Earlier, Mr Murray urged the sheriff to spare Hamilton jail in favour of a community-based punishment.

He said Hamilton suffered from mental health and drug problems but she was “not prone to acts of violence”.

But Sheriff Gilchrist said a background report indicated she had been accused of assaulting fellow patients several times while being treated in Leverndale mental health secure unit in Glasgow.

Mr Murray said none of the incidents had led to court proceedings or a conviction.

Riggi, originally from California, USA, had a history of self harm which was on record in prison, and had been diagnosed with a personality disorder and paranoia.

She tried to kill herself twice in prison a week after being assaulted by Hamilton.

Jurors heard Riggi was found with a “ligature round her neck walking towards a set of stairs” on November 26, 2011, before being saved by prison staff.

Later that same day she was found “drowsy and incoherent” in her cell and and she said she had taken “40 pills”.

Riggi was taken to Forth Valley Royal Hospital in Larbert for treatment and kept in overnight before being taken back to prison.

She had previously tried to kill herself after stabbing each of her children - eight-year-old twins Austin and Gianluca, and their sister Cecilia, five - eight times at their home in the Scottish capital in 2010.

She leapt out of the second-floor flat after trying to cover up their deaths with a gas explosion.
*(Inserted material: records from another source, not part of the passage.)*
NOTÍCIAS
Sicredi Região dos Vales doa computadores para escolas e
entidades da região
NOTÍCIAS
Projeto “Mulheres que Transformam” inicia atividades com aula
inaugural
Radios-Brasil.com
Riggi was originally charged with murder but admitted culpable homicide on the grounds of diminished responsibility.

The following year she was transferred to a secure mental hospital in England and was found dead in her cell there in March this year.
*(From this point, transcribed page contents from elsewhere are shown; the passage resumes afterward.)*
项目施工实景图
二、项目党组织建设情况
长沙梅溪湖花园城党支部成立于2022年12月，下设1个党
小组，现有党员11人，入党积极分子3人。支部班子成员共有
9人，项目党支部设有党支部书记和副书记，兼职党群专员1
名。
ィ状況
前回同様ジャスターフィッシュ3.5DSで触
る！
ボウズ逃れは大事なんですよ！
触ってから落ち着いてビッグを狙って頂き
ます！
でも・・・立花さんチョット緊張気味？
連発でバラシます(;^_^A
A coroner ruled that the 50-year-old died at Rampton Secure Hospital in Nottinghamshire from bronchial pneumonia.

Consultant psychiatrist Dr Bernadette McInerney, who treated Riggi at Rampton, said she was “planning for the future” and had “active plans for life after incarceration”.

The coroner heard Riggi was playing guitar, socialising and going to church in the days before her death.

When Riggi was sentenced for killing her children High Court judge Lord Bracadale described her actions as “truly disturbing” and “grotesque”.

Shortly before the killings, Riggi had moved to the Scottish capital from Aberdeenshire with her children following the break-up of her marriage to their father, Pasquale Riggi.

The High Court heard that Riggi had been a protective mother who was involved in a custody battle with her estranged husband over access to the kids.

Prior to the stabbings, each carried out with a different knife, Riggi made a chilling phone call to Mr Riggi, telling him to “say goodbye”.